• AIM OF THE EXERCISE
Print every entry word for word, but omit the pictures.

• INFORMATION PROVIDED
= Beginning of Section =

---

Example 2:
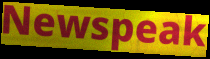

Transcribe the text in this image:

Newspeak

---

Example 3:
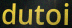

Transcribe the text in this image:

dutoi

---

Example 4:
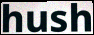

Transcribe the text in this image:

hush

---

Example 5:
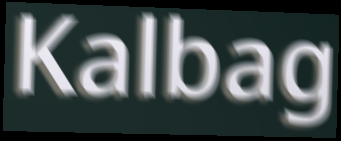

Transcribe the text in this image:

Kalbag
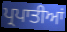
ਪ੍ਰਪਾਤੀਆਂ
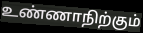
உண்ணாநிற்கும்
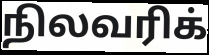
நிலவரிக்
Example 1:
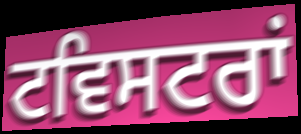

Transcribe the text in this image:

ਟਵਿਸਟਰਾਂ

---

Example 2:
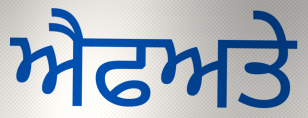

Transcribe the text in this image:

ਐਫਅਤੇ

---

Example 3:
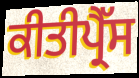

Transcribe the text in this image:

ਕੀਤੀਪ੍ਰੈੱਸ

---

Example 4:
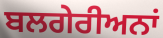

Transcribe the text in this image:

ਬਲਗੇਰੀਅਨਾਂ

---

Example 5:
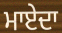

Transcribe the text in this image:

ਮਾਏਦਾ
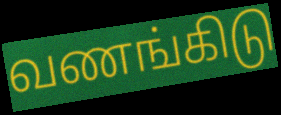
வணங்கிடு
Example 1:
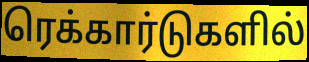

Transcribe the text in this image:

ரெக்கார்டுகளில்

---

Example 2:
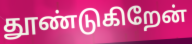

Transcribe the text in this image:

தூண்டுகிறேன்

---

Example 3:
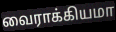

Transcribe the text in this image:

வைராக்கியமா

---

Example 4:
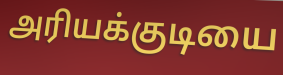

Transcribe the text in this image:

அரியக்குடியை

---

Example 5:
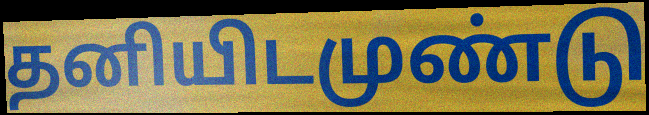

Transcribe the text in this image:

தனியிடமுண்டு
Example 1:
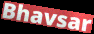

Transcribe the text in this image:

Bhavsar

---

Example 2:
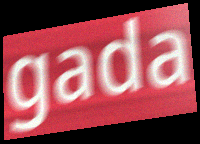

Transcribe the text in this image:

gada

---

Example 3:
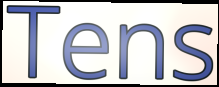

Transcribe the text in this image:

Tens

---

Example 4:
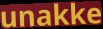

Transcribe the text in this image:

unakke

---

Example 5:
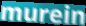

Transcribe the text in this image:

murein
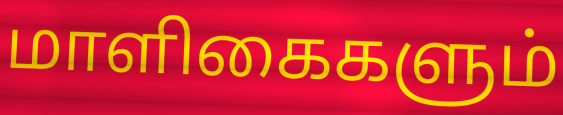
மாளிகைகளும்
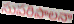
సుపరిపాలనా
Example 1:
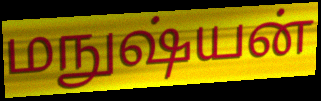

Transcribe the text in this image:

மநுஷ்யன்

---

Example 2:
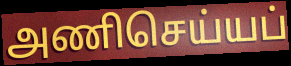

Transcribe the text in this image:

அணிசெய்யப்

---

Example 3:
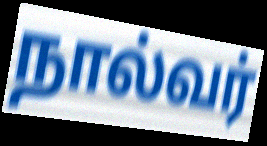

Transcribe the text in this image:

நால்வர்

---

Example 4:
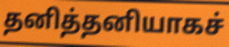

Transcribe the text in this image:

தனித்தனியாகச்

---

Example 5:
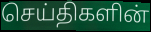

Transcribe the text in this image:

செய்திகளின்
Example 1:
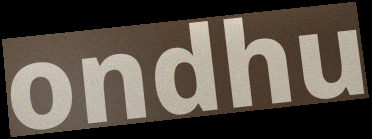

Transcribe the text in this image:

= End of Section =

• SOLUTION TO THIS TASK
---

Example 2:

Transcribe the text in this image:

Newspeak

---

Example 3:

Transcribe the text in this image:

dutoi

---

Example 4:

Transcribe the text in this image:

hush

---

Example 5:

Transcribe the text in this image:

Kalbag
ਪ੍ਰਪਾਤੀਆਂ
உண்ணாநிற்கும்
நிலவரிக்
Example 1:

Transcribe the text in this image:

ਟਵਿਸਟਰਾਂ

---

Example 2:

Transcribe the text in this image:

ਐਫਅਤੇ

---

Example 3:

Transcribe the text in this image:

ਕੀਤੀਪ੍ਰੈੱਸ

---

Example 4:

Transcribe the text in this image:

ਬਲਗੇਰੀਅਨਾਂ

---

Example 5:

Transcribe the text in this image:

ਮਾਏਦਾ
வணங்கிடு
Example 1:

Transcribe the text in this image:

ரெக்கார்டுகளில்

---

Example 2:

Transcribe the text in this image:

தூண்டுகிறேன்

---

Example 3:

Transcribe the text in this image:

வைராக்கியமா

---

Example 4:

Transcribe the text in this image:

அரியக்குடியை

---

Example 5:

Transcribe the text in this image:

தனியிடமுண்டு
Example 1:

Transcribe the text in this image:

Bhavsar

---

Example 2:

Transcribe the text in this image:

gada

---

Example 3:

Transcribe the text in this image:

Tens

---

Example 4:

Transcribe the text in this image:

unakke

---

Example 5:

Transcribe the text in this image:

murein
மாளிகைகளும்
సుపరిపాలనా
Example 1:

Transcribe the text in this image:

மநுஷ்யன்

---

Example 2:

Transcribe the text in this image:

அணிசெய்யப்

---

Example 3:

Transcribe the text in this image:

நால்வர்

---

Example 4:

Transcribe the text in this image:

தனித்தனியாகச்

---

Example 5:

Transcribe the text in this image:

செய்திகளின்
Example 1:

Transcribe the text in this image:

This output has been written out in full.